We want to reduce the dependence on wholesale deposits. In the fourth quarter, I will be moderating wholesale deposits. Currently, it forms around 25-28% of our deposit book. We will also push credit growth while raising short term deposits. Cost of deposits is currently in the range 6.5-7%.


Q. What is your guidance for loan growth and net interest margin (NIM) in FY12?


A. We would maintain NIM at 2.90% in FY12. In Q3, it was at 2.74%. We are looking at an annual credit growth of 22% in FY12. We do not want to grow our book aggressively. However, Q3 loan growth was at 32.38% on lower base.


Q. How do you propose to grow your book?


A. We are focusing on mid corporates including SME credit and agriculture as well as retail trade loans. We plan to open 16 mid corporate and eight large corporate branches in FY12. We have already opened five mid and one large corporate branches. The remaining will be SME branches.


We have recently launched a product christened as IOB Express Credit. If an existing mid corporate customer gets bunch orders and needs fast credit; an IOB branch head can sanction additional 50% of sanction limits immediately with an IOB express card. For example, if such a customer gets order for Rs 50,000 crore and his sanction limit is Rs 15,000 crore. He can avail Rs 7,500 crore additional loans in the IOB express card.


We have embarked on non-commercial gold loans. So far, our existing gold loan portfolio stands at nearly Rs 2,000 crore. We aim to build a gold loan book of around Rs 5,000 crore by FY12.


Q. How is IOB’s liquidity situation?


A. We have adequate liquidity. We have around 28% SLR (statutory liquidity Ratio or the percentage of a bank’s total deposits to be kept in government bonds and other forms) as against the mandatory 24%. We can comfortably meet our liquidity requirement from the RBI’s repo auction by pledging excess SLR bonds.


Q. How do you plan to regain investor confidence?


A. Quite a lot of investors are long term investors.
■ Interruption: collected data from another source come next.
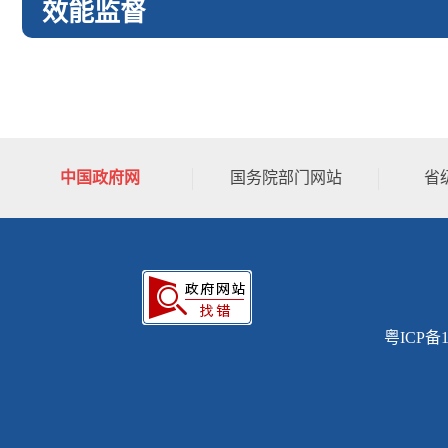
效能监督
中国政府网
国务院部门网站
省
粤ICP备1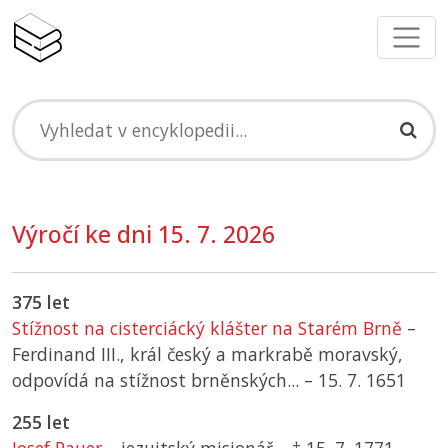
Výročí ke dni 15. 7. 2026
375 let
Stížnost na cisterciácký klášter na Starém Brně
–
Ferdinand III., král český a markrabě moravský,
odpovídá na stížnost brněnských... –
15. 7. 1651
255 let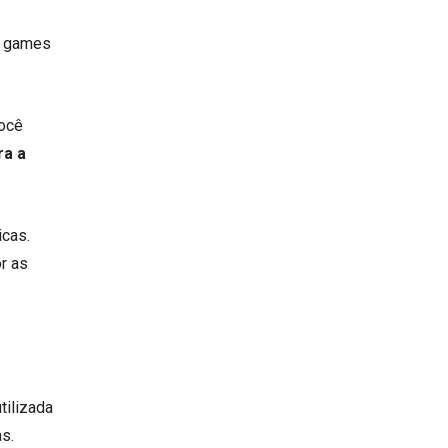
is games
Você
ra a
icas.
r as
utilizada
s.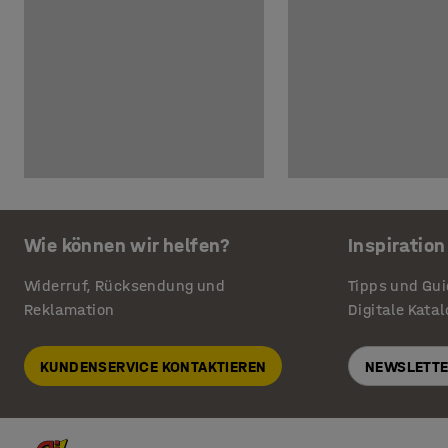
Wie können wir helfen?
Inspiration
Widerruf, Rücksendung und
Tipps und Gu
Reklamation
Digitale Kata
KUNDENSERVICE KONTAKTIEREN
NEWSLETTE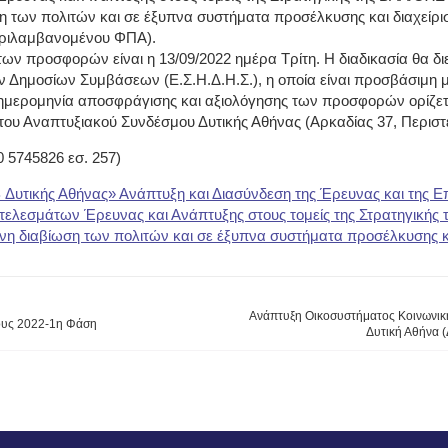
ση των πολιτών και σε έξυπνα συστήματα προσέλκυσης και διαχείρι
εριλαμβανομένου ΦΠΑ)
.
 των προσφορών είναι η
13/09/2022 ημέρα Τρίτη
. Η διαδικασία θα 
 Δημοσίων Συμβάσεων (Ε.Σ.Η.Δ.Η.Σ.), η οποία είναι προσβάσιμη μ
 ημερομηνία αποσφράγισης και αξιολόγησης των προσφορών ορίζετ
του Αναπτυξιακού Συνδέσμου Δυτικής Αθήνας (Αρκαδίας 37, Περιστέ
0 5745826 εσ. 257)
Δυτικής Αθήνας» Ανάπτυξη και Διασύνδεση της Έρευνας και της Επι
τελεσμάτων Έρευνας και Ανάπτυξης στους τομείς της Στρατηγικής τ
υπνη διαβίωση των πολιτών και σε έξυπνα συστήματα προσέλκυσης κ
Ανάπτυξη Οικοσυστήματος Κοινωνική
ους 2022-1η Φάση
Δυτική Αθήνα 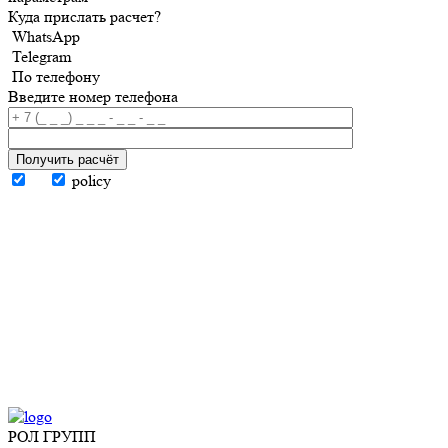
Куда прислать расчет?
WhatsApp
Telegram
По телефону
Введите номер телефона
Получить расчёт
policy
РОЛ ГРУПП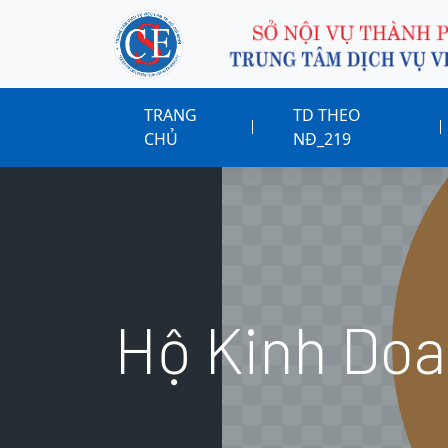
TRANG
TD THEO
CHỦ
NĐ_219
Hộ Kinh Doa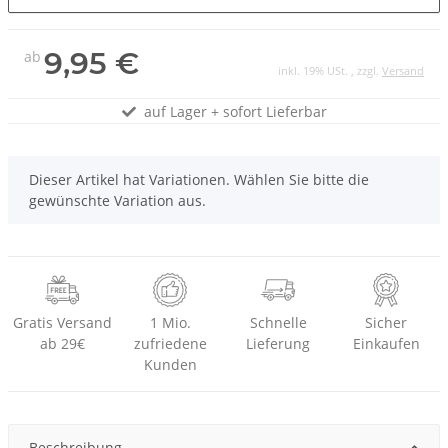
9,95 €
ab
inkl. 19% USt. , zzgl.
Versand
auf Lager + sofort Lieferbar
x
Dieser Artikel hat Variationen. Wählen Sie bitte die
gewünschte Variation aus.
Gratis Versand
1 Mio.
Schnelle
Sicher
ab 29€
zufriedene
Lieferung
Einkaufen
Kunden
Beschreibung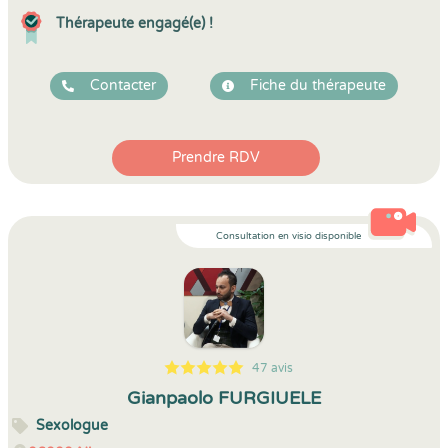
Thérapeute engagé(e) !
Contacter
Fiche du thérapeute
Prendre RDV
Consultation en visio disponible
47 avis
5
1
5
47
Gianpaolo FURGIUELE
Sexologue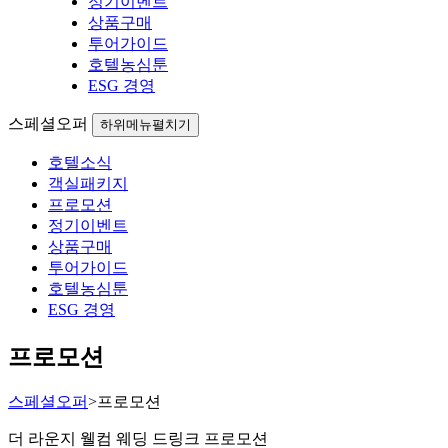
정기이벤트
상품구매
투어가이드
호텔농심툰
ESG 경영
스페셜오퍼
하위메뉴펼치기
호텔소식
객실패키지
프로모션
정기이벤트
상품구매
투어가이드
호텔농심툰
ESG 경영
프로모션
스페셜오퍼
>
프로모션
더 라운지 웰컴 웨딩 드링크 프로모션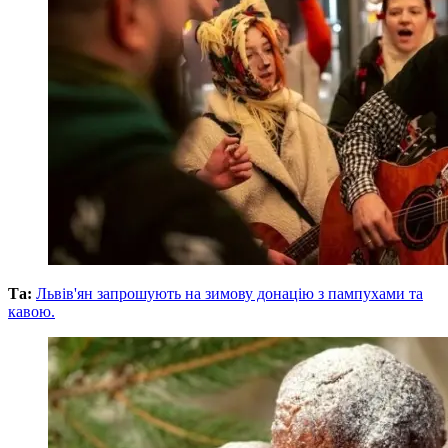
Та:
Львів'ян запрошують на зимову донацію з пампухами та
кавою.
IOB has maximum number of individual investors who have been holding our shares for a long time. We have given 50% dividend last year compared to the rate of 30-35% in earlier years. This year too we are planning a dividend.
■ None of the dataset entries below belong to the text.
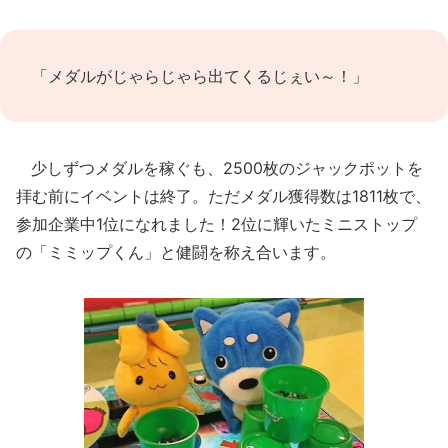
「メダルがじゃらじゃら出てくるじぇい～！」
少しずつメダルを稼ぐも、2500枚のジャックポットを
拝む前にイベントは終了。ただメダル獲得数は1811枚で、
参加企業中1位になれました！2位に輝いたミニストップ
の「ミミップくん」と健闘を称え合います。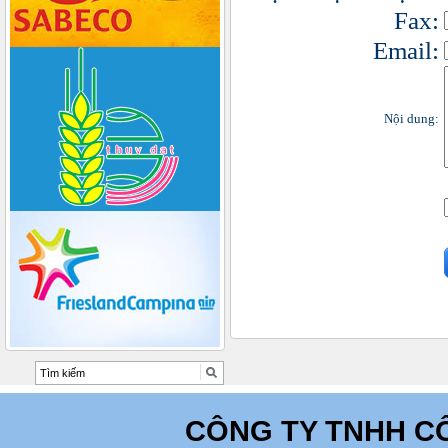
Fax:
Email:
Nội dung:
CÔNG TY TNHH C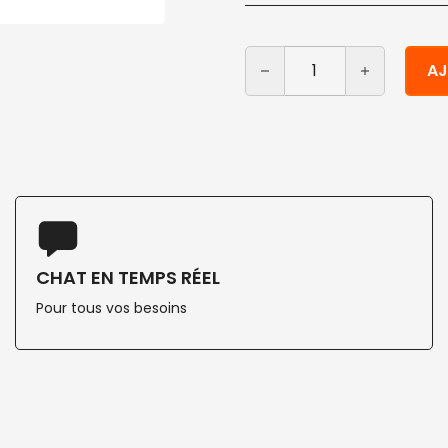
quantité de Serviette en 
Alternative:
AJ
CHAT EN TEMPS RÉEL
Pour tous vos besoins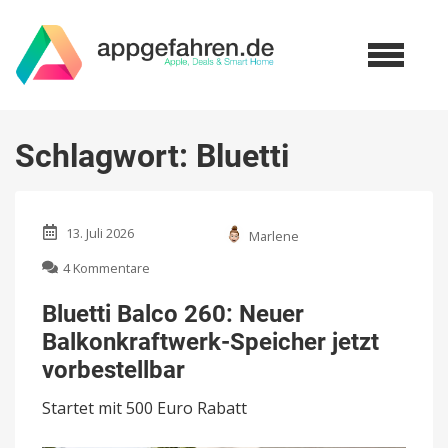
Schlagwort:
Bluetti
13. Juli 2026
Marlene
zu
4 Kommentare
Bluetti
Balco
Bluetti Balco 260: Neuer
260:
Balkonkraftwerk-Speicher jetzt
Neuer
Balkonkraftwerk-
vorbestellbar
Speicher
jetzt
Startet mit 500 Euro Rabatt
vorbestellbar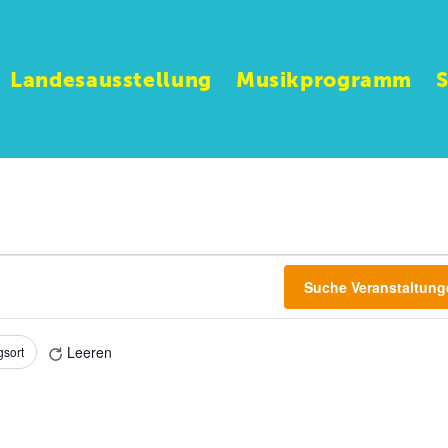
Landesausstellung
Musikprogramm
Suche Veranstaltung
Leeren
gsort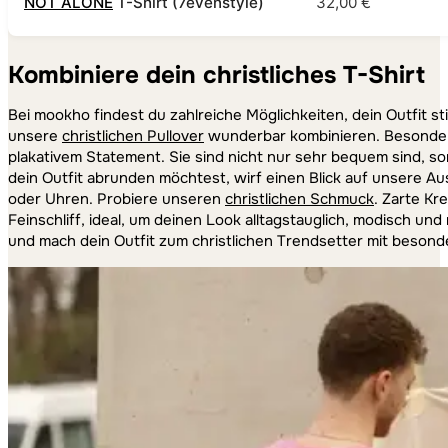
NOT ALONE
T-Shirt (7evenstyle)
32,00 €
Kombiniere dein christliches T-Shirt
Bei mookho findest du zahlreiche Möglichkeiten, dein Outfit s
unsere
christlichen Pullover
wunderbar kombinieren. Besonder
plakativem Statement. Sie sind nicht nur sehr bequem sind, son
dein Outfit abrunden möchtest, wirf einen Blick auf unsere A
oder Uhren. Probiere unseren
christlichen Schmuck
. Zarte Kr
Feinschliff, ideal, um deinen Look alltagstauglich, modisch und
und mach dein Outfit zum christlichen Trendsetter mit besond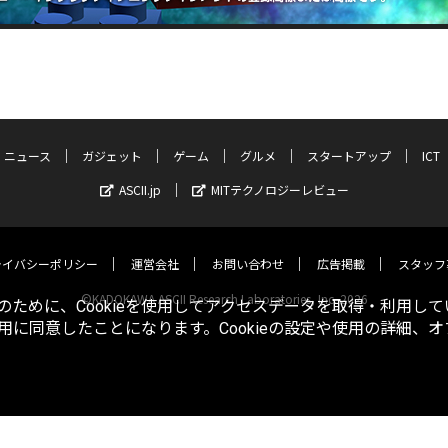
ニュース
ガジェット
ゲーム
グルメ
スタートアップ
ICT
ASCII.jp
MITテクノロジーレビュー
ライバシーポリシー
運営会社
お問い合わせ
広告掲載
スタッフ
©KADOKAWA ASCII Research Laboratories, Inc. 2026
ために、Cookieを使用してアクセスデータを取得・利用して
使用に同意したことになります。Cookieの設定や使用の詳細、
Our stock price has improved recently. Based on the current (quarterly) results the market has realized that we have a good policy of providing NPAs, restructured account, standard advances and all that. Our non-performing asset levels are relatively lower, even though there has been a small sequential rise.  We have made higher provisions against all our NPAs. We hope, share prices will start increasing now.